→ **EXERCISE OBJECTIVE**: Each and every line of the data must appear exactly as given.

→ **DATASET**:
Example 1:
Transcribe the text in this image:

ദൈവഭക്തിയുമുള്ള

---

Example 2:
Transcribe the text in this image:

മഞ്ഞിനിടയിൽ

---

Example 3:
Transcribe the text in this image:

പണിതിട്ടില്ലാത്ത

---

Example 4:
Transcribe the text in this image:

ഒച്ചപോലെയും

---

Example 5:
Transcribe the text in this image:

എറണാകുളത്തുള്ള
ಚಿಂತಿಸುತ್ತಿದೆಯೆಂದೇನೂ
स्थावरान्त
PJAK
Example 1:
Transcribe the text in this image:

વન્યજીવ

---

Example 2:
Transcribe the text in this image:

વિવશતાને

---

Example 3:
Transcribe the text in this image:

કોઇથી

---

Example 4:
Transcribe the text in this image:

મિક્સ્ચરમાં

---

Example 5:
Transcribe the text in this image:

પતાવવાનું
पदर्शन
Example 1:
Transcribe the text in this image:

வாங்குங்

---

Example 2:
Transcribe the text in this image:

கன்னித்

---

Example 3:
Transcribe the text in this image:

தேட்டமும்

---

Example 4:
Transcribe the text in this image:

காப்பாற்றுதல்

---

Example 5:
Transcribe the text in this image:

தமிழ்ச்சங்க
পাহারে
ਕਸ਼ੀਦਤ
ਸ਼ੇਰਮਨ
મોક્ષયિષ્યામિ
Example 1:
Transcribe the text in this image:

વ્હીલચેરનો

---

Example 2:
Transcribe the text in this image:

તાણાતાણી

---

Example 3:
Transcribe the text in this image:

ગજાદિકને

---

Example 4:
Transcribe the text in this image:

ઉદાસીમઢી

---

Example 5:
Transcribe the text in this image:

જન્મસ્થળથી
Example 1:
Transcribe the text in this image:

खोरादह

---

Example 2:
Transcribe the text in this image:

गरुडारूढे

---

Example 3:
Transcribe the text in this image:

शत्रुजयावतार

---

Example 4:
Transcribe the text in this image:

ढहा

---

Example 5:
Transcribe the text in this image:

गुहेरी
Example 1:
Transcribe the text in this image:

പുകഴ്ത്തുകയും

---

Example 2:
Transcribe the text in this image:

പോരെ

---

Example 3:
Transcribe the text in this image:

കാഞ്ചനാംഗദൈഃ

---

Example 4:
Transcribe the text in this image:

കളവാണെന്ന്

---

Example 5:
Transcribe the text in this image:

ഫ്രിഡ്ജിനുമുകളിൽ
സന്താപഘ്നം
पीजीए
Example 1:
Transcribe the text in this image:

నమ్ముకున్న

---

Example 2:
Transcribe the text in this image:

→ **TASK RESPONSE**:
Example 1:
Transcribe the text in this image:

ദൈവഭക്തിയുമുള്ള

---

Example 2:
Transcribe the text in this image:

മഞ്ഞിനിടയിൽ

---

Example 3:
Transcribe the text in this image:

പണിതിട്ടില്ലാത്ത

---

Example 4:
Transcribe the text in this image:

ഒച്ചപോലെയും

---

Example 5:
Transcribe the text in this image:

എറണാകുളത്തുള്ള
ಚಿಂತಿಸುತ್ತಿದೆಯೆಂದೇನೂ
स्थावरान्त
PJAK
Example 1:
Transcribe the text in this image:

વન્યજીવ

---

Example 2:
Transcribe the text in this image:

વિવશતાને

---

Example 3:
Transcribe the text in this image:

કોઇથી

---

Example 4:
Transcribe the text in this image:

મિક્સ્ચરમાં

---

Example 5:
Transcribe the text in this image:

પતાવવાનું
पदर्शन
Example 1:
Transcribe the text in this image:

வாங்குங்

---

Example 2:
Transcribe the text in this image:

கன்னித்

---

Example 3:
Transcribe the text in this image:

தேட்டமும்

---

Example 4:
Transcribe the text in this image:

காப்பாற்றுதல்

---

Example 5:
Transcribe the text in this image:

தமிழ்ச்சங்க
পাহারে
ਕਸ਼ੀਦਤ
ਸ਼ੇਰਮਨ
મોક્ષયિષ્યામિ
Example 1:
Transcribe the text in this image:

વ્હીલચેરનો

---

Example 2:
Transcribe the text in this image:

તાણાતાણી

---

Example 3:
Transcribe the text in this image:

ગજાદિકને

---

Example 4:
Transcribe the text in this image:

ઉદાસીમઢી

---

Example 5:
Transcribe the text in this image:

જન્મસ્થળથી
Example 1:
Transcribe the text in this image:

खोरादह

---

Example 2:
Transcribe the text in this image:

गरुडारूढे

---

Example 3:
Transcribe the text in this image:

शत्रुजयावतार

---

Example 4:
Transcribe the text in this image:

ढहा

---

Example 5:
Transcribe the text in this image:

गुहेरी
Example 1:
Transcribe the text in this image:

പുകഴ്ത്തുകയും

---

Example 2:
Transcribe the text in this image:

പോരെ

---

Example 3:
Transcribe the text in this image:

കാഞ്ചനാംഗദൈഃ

---

Example 4:
Transcribe the text in this image:

കളവാണെന്ന്

---

Example 5:
Transcribe the text in this image:

ഫ്രിഡ്ജിനുമുകളിൽ
സന്താപഘ്നം
पीजीए
Example 1:
Transcribe the text in this image:

నమ్ముకున్న

---

Example 2:
Transcribe the text in this image:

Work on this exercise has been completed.